Plus la capacité verte augmente, plus nous devons gérer intelligemment ces déséquilibres entre la production et consommation (réseau intelligent), stabiliser le réseau, aplanir les courbes, les pointes et les chutes.

La production d’énergie verte renouvelable étant parfois abondante à un moment de la journée où l’électricité excédentaire du réseau est vraiment peu coûteuse, cette surabondance d’électricité verte recherche de nouvelle demande. 

Ainsi, la production d’hydrogène par électrolyse de l’eau peut être rentable ; la production d’hydrogène vert semble être une solution évidente, car l’hydrogène est en principe transportable et stockable (énergie vers H2).

Cependant, beaucoup de choses restent à faire sur le plan technique, institutionnel, les mécanismes doivent être créés pour que les énormes investissements soient entrepris.

Les meilleurs procédés actuels d’électrolyse de l’eau ont un rendement électrique effectif de 70 à 80 %, de sorte que la production de 1 kg d’hydrogène (qui a une énergie spécifique de 143 MJ/kg ou environ 40 kWh/kg) nécessite 50 à 55 kWh d’électricité.

En 2020, l’hydrogène vert coûtera entre 2,50 et 6,80 dollars par kilogramme et l’hydrogène bleu entre 1,40 et 2,40 dollars par kilogramme, alors que l’hydrogène gris (sale) à haute teneur en carbone coûtera entre 1 et 1,80 dollars par kilogramme.

Les experts prédisent que l’hydrogène vert pourrait devenir compétitif d’ici 2030. 

On constate une réduction éclatante (économies d’échelles) sur les coûts :

  • d’électrolyseurs,
  • de l’énergie éolienne et solaire,
  • pour l’approvisionnement d’H2 chez le consommateur (pipeline, compression, liquéfaction, transport, etc.)

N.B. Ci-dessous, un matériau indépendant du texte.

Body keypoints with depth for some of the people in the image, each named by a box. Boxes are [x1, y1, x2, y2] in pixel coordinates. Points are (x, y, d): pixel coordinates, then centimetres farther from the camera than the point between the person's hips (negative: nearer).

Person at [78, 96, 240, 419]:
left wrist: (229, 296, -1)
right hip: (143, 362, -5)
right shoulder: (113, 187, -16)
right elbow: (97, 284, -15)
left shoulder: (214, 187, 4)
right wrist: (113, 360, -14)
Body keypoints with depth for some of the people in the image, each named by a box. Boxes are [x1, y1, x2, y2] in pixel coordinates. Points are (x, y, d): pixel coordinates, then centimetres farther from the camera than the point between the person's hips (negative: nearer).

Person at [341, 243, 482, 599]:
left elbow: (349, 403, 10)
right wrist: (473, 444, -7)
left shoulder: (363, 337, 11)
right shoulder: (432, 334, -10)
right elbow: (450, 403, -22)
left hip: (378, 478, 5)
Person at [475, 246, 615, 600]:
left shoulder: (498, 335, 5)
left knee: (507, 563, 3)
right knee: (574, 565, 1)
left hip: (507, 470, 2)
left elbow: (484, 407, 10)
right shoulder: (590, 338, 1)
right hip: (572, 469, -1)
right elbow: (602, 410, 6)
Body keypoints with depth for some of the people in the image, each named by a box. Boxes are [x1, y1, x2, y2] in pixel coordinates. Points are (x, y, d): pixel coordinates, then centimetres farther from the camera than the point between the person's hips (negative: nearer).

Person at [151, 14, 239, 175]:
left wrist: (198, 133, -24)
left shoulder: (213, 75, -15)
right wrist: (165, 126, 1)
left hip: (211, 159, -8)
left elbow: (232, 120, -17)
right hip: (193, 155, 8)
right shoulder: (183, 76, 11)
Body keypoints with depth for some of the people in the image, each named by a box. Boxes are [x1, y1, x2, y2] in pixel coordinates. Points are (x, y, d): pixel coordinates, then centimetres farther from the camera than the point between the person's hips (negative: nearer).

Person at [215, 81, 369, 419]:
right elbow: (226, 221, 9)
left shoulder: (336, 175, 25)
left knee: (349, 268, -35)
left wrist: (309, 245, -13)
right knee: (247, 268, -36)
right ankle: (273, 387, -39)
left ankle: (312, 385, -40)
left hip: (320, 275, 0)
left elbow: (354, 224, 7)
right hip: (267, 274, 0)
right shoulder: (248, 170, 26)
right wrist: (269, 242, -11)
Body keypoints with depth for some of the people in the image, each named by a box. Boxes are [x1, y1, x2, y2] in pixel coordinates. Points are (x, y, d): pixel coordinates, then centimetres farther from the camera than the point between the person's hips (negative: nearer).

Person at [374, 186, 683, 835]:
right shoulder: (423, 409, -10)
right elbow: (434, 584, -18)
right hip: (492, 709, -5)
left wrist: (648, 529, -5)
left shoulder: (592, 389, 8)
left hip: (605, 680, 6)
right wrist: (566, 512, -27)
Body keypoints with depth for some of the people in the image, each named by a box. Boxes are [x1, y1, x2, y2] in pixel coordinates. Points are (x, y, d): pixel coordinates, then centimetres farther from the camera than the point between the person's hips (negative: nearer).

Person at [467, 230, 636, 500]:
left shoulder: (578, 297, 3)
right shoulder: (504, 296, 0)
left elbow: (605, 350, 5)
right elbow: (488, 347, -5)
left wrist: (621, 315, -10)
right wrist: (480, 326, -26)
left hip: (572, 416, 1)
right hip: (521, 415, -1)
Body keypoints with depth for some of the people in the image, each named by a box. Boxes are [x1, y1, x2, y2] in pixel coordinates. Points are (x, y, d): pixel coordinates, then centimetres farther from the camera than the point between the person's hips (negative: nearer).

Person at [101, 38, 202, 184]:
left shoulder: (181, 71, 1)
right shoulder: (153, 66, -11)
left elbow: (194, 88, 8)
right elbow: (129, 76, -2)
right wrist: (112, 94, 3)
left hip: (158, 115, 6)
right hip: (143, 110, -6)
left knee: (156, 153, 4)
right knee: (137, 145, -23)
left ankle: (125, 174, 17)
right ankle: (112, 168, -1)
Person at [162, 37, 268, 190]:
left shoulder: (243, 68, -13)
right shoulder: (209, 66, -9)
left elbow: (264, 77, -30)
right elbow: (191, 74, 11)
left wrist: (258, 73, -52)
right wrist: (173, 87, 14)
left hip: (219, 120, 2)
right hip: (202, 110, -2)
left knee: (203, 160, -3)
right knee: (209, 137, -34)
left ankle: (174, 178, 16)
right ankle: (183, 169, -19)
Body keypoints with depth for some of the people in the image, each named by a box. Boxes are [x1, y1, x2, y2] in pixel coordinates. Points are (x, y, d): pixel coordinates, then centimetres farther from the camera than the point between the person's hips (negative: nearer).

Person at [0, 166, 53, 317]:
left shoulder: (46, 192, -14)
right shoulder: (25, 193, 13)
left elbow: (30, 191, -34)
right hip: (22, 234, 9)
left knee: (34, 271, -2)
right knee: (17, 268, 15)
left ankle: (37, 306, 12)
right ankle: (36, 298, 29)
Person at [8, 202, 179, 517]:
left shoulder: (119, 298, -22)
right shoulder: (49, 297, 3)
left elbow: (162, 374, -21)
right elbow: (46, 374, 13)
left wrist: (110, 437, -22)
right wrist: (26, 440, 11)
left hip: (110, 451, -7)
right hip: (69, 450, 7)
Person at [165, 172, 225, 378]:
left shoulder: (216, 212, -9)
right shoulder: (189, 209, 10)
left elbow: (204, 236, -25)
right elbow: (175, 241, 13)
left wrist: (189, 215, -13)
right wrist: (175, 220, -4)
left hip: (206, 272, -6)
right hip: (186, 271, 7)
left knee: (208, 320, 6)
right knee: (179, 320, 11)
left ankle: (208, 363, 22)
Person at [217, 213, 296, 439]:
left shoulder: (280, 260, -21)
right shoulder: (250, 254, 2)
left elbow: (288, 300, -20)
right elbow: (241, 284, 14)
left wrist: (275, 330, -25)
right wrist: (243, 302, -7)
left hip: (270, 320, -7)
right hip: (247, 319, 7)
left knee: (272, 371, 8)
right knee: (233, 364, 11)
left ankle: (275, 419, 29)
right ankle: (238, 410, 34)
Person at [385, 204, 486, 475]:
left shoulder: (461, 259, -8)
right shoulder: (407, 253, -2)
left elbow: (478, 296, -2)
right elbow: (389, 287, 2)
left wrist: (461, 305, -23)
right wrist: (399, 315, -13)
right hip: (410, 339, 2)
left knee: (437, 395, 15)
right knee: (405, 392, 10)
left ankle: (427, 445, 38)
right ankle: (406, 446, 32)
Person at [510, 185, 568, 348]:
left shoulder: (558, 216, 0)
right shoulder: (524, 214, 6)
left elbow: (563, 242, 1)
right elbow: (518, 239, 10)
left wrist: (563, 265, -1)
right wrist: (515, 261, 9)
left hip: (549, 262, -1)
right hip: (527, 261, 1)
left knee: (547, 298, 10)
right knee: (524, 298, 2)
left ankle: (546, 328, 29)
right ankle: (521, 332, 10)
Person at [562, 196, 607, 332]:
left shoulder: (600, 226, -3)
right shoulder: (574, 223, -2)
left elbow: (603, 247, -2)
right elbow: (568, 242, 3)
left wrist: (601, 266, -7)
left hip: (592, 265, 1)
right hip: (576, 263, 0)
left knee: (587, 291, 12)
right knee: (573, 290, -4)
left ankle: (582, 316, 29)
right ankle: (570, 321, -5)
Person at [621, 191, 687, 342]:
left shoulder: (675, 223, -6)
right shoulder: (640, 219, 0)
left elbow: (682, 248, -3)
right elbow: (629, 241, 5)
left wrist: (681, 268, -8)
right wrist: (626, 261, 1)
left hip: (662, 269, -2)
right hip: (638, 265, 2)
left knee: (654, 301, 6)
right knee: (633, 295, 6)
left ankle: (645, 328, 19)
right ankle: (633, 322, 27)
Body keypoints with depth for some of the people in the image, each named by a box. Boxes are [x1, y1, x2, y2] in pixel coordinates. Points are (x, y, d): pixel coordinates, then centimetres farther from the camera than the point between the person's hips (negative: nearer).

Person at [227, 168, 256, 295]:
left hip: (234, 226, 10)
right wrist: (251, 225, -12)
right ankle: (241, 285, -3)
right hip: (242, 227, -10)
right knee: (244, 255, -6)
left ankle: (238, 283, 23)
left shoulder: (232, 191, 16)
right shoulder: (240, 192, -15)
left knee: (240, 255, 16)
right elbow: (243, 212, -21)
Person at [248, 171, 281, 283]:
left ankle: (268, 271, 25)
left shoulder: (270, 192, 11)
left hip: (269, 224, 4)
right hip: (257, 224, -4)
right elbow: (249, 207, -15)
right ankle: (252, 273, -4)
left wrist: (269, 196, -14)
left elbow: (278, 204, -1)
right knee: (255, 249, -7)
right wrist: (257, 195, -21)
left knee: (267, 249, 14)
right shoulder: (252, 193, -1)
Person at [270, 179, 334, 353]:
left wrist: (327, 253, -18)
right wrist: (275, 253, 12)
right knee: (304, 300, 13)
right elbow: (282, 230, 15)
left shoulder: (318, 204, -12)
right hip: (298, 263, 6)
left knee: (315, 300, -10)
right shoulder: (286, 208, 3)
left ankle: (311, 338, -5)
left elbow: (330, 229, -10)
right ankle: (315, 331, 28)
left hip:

L’étude américaine « Path to Hydrogen Competitiveness » prévoit que les coûts de production de l’hydrogène seront inférieurs de 60 % d’ici 2030 et les coûts de livraison de l’hydrogène de 70 %.

La mise en œuvre effective de l’économie de l’hydrogène nécessitera davantage : 

  • un cadre de taxes sur le carbone, 
  • un système d’échange de certificats/crédits carbone, 
  • ou comme l’objectif ambitieux énoncé dans la stratégie européenne de l’hydrogène d’établir le principe du CO2 comme nouvelle «monnaie» du système énergétique ; l’UE va dans la bonne direction.

L’hydrogène, donc, pourra jouer un rôle important dans un réseau à faible teneur en carbone.

quelle est la quantité d’énergie verte renouvelable nécessaire ? 

La production des vastes quantités d’H2 vert dont le monde aura besoin nécessiterait une quantité absolument massive d’énergie renouvelable ; cela signifie des milliers de GigaWatt de nouvelles installations renouvelables. Des chiffres intéressants pour 2050 pour l’Europe et l’Afrique du Nord sont publiés dans le Manifeste de Dii sur l’hydrogène en Afrique du Nord et en Europe.